Na mesma linha, se amanhã fosse publicada uma pesquisa de opinião sobre britânicos de pele branca de criação cristã no Reino Unido, eu teria interesse em saber os resultados. Se ela revelasse que 39% dos cristãos britânicos acreditam que as esposas deveriam sempre obedecer seus maridos (conforme o levantamento da ICM revelou que os muçulmanos britânicos acreditam), eu colocaria as barbas de molho. Se ela também constatasse que cerca de 1⁄4 (23%) dos britânicos de origem cristã quisessem que determinadas regiões do Reino Unido abandonassem a lei do país e adotassem alguma "interpretação" literalista da Bíblia, eu ficaria mais preocupado ainda.

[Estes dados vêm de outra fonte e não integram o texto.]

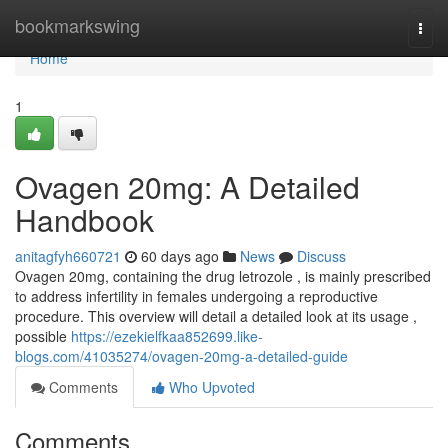
Home
bookmarkswing
Togg
navi
Home
1
Ovagen 20mg: A Detailed
Handbook
anitagfyh660721
60 days ago
News
Discuss
Ovagen 20mg, containing the drug letrozole , is mainly prescribed
to address infertility in females undergoing a reproductive
procedure. This overview will detail a detailed look at its usage ,
possible
https://ezekielfkaa852699.like-
blogs.com/41035274/ovagen-20mg-a-detailed-guide
Comments
Who Upvoted
Comments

Obviamente nenhuma dessas possibilidades tem a menor chance de acontecer. Mas digamos que sim. Qual seria a minha primeira reação? A primeira seria ficar cabisbaixo e profundamente envergonhado. E eu ficaria um tanto mais cabisbaixo e envergonhado ainda se as revelações não constituíssem nenhuma surpresa para mim. Se eu sempre soubesse que a minha "comunidade" guardava no coração visões dessa natureza e se uma pesquisa de opinião revelasse essa realidade, eu ficaria profundamente envergonhado porque agora todo mundo do país saberia o que eu já sabia há tempos.

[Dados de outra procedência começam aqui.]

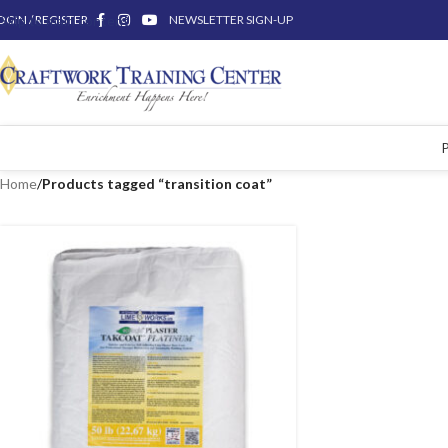
OGIN / REGISTER
Skip to main content
NEWSLETTER SIGN-UP
Home
/
Products tagged “transition coat”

O que é mais interessante ainda, é que quando aparecem pesquisas de opinião dessa natureza em relação aos muçulmanos britânicos, elas nunca, jamais, dão a entender que há alguma introspecção dessas. Não há vergonha nem preocupação, somente ataques. Se realmente houvesse uma "maioria moderada", então se saísse uma pesquisa revelando que 1⁄4 da comunidade quer primordialmente mudar a lei do país e viver sob a Lei Islâmica (Sharia), os outros 75% dedicariam seu tempo tentando mudar a opinião daqueles 25%. Mas não, cerca de 74% dos 75% que não estão a favor da sharia passam o tempo cobrindo aqueles 25%, atacando o instituto de pesquisas que fez os levantamentos. É um pequeníssimo sintoma de um problema bem mais abrangente, cujas repercussões as nossas sociedades mal começaram a encarar.
Douglas Murray, analista dos acontecimentos atuais e comentarista sediado em Londres.